**DOCUMENT TEXT:**
= = =
# **Safe n' Sound**
## by Suraj Gangaram

## **Introduction**
Through my final project for HCDE 410, I aim to bring light to the **lack of safety** in lower-income neighborhoods. Through analyzing different neighborhoods' **crime and safety data** with respect to the **socioeconomic standings** of their respective families, I hope to raise attention to the discrepancies between the amount of police and crime protection low income neighborhoods receive in comparison to higher income neighborhoods, in which the income level is determined by Federal Housing Finance Agency: House Price Index (**HPI**). From the research that I have done, I have only seen discrete datasets providing data on individual topics, and none of the ones I have seen try to find a relationship between the amount/type of crime in a given neighborhood and the average level of income of those who occupy it. With the results gathered from this project, I hope to provide useful insight for those representing lower income neighborhoods and incentive to bring about change, through implementing **new legislation and bills** to ensure that those with low incomes feel safe and are protected from crimes within their neighborhoods. Additionally, I hope that this project will spark interest in others to also research the differences in crime and protection and continue to provide more data to implement changes to address these inequities, which makes it very beneficial through both a practical and human-centered perspective.

## **Background and Related Work**
There are related to **house price indices** and **types of crime occurring** in various areas throughout the United States. However, there are not any datasets that I have seen which involve the comparison between the two variables of interest.
= = =
**DATA TO EXAMINE:**
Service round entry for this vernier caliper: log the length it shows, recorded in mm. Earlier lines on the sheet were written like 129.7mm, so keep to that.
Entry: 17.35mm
= = =
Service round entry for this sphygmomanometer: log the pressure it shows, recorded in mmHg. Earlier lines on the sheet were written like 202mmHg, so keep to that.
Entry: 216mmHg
= = =
**EXERCISE INSTRUCTIONS:**
1) Can you condense the paragraph of the Safe n' Sound writeup that begins "Through my final project for HCDE 410" into a short bulleted list that keeps its main facts?
2) Which phrases appear in bold within the body paragraphs of the Safe n' Sound writeup, leaving out the headings?
3) Could you update the Safe n' Sound writeup from "## **Background and" to "variables of interest.", changing "house price indices" to "home value indices"?
Answer from the Safe n' Sound writeup alone.

**ANSWERS TO THE PROBLEMS:**
1)
- Goal: highlight the lack of safety in lower-income neighborhoods as a final project for HCDE 410.
- Method: analyze neighborhoods' crime and safety data against families' socioeconomic standings, with income level determined by the Federal Housing Finance Agency House Price Index (HPI).
- Aim: draw attention to the gaps in police and crime protection between low-income and higher-income neighborhoods.
- Research gap: the datasets seen cover individual topics only, and none relate the amount or type of crime in a neighborhood to its residents' average income.
- Intended impact: give those representing lower-income neighborhoods insight and incentive to push for new legislation and bills that protect low-income residents from crime.
- Further hope: spark others to research these differences and supply more data to address the inequities.

2)
- lack of safety
- crime and safety data
- socioeconomic standings
- HPI
- new legislation and bills
- house price indices
- types of crime occurring

3)
## **Background and Related Work**
There are related to **home value indices** and **types of crime occurring** in various areas throughout the United States. However, there are not any datasets that I have seen which involve the comparison between the two variables of interest.